Under the hood, we can leverage ACK and cloud services to support the deployment of the ML models.
Here are how they are implemented:
- We can create and manage ACK clusters in the `create-cluster` workflow task.
We can define the ACK cluster templates in `k8s-cluster` component.
- We can use ASK as cluster resources for dev environment, which is defined in `dev-cluster` component.
Once users have evaluated the service and promoted to production, the ASK cluster will automatically scale down.
- We can use ASK for scaling up cluster resources in prod environment.
When traffic spike comes, users would have more resources automatically to create more serving instances,
which keeps the services responsive.
- We can deploy ML models to ACK@Edge to keep services running on edge-autonomous mode.

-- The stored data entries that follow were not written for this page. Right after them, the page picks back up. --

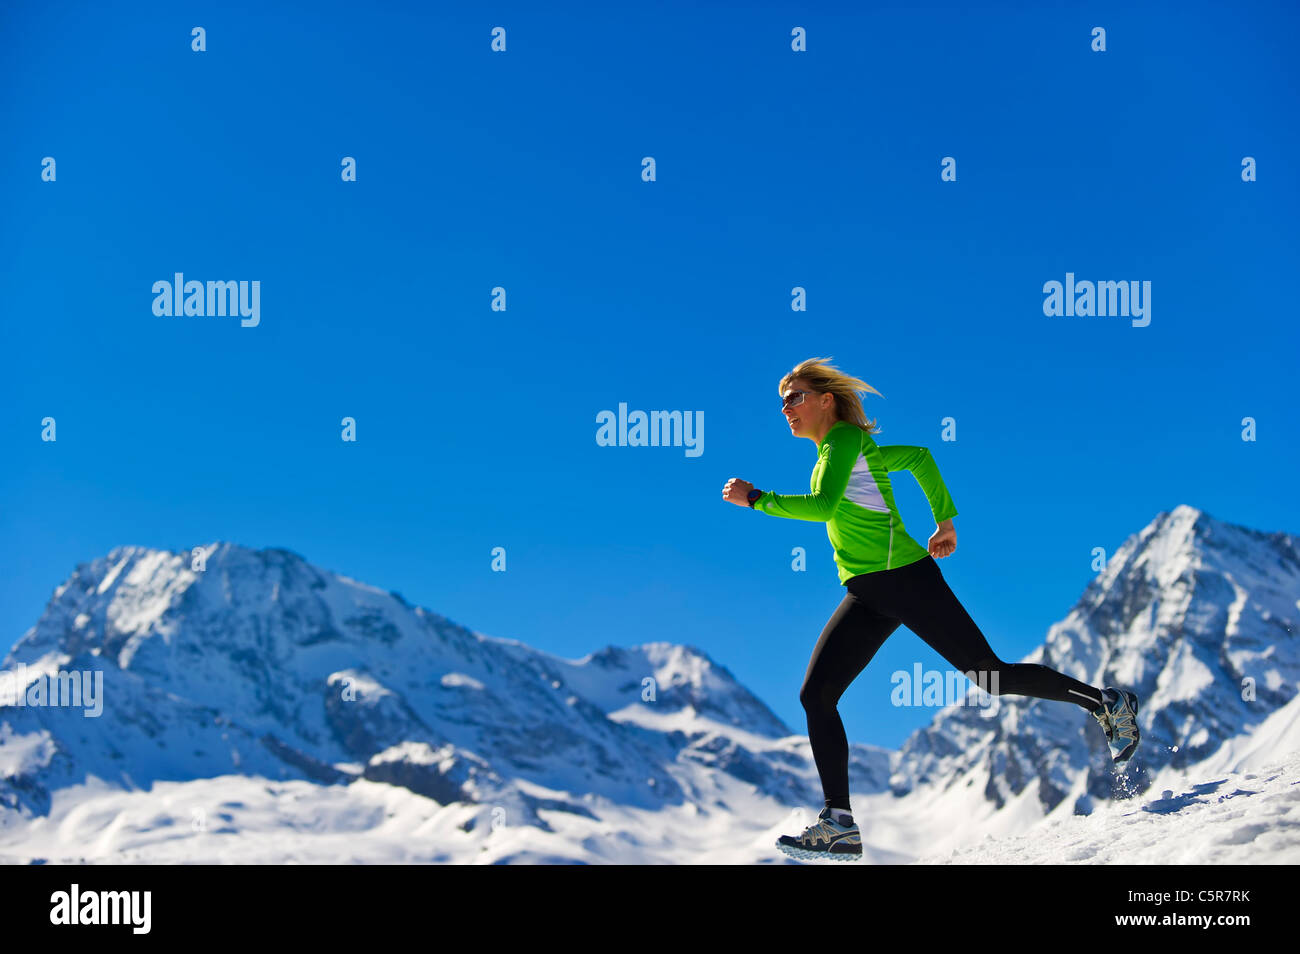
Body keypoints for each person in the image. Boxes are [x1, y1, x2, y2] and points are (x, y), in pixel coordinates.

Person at [722, 357, 1140, 863]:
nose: (786, 408)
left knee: (993, 677)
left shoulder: (843, 442)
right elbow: (919, 456)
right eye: (782, 401)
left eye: (795, 397)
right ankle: (840, 825)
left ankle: (1106, 703)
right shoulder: (853, 449)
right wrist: (944, 522)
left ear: (825, 400)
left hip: (906, 580)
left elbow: (823, 505)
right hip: (868, 592)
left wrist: (758, 499)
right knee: (817, 695)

- We can provide GPU sharing options to users by using ACK GPU sharing feature.
- We can export the logs and metrics to ARMS and display them in dashboard automatically.
## Considerations
### 1. Comparison to using Kubeflow
How is it different from traditional methods like using Kubeflow directly:
- Users using Kubeflow still needs to write a lot of scripts.
It is a challenging problem to manage those scripts.
For example, how to store them, and how to document them?
- With KubeVela, we provide a standard way to manage the these glue code.
They are managed in modules, stored as CRDs, and exposed in CUE APIs.
- Kubeflow and Kubeflow works in different levels.
Kubeflow provides low-level, atomic capabilities.
KubeVela works on higher-level APIs to simplify deployment and operations for users.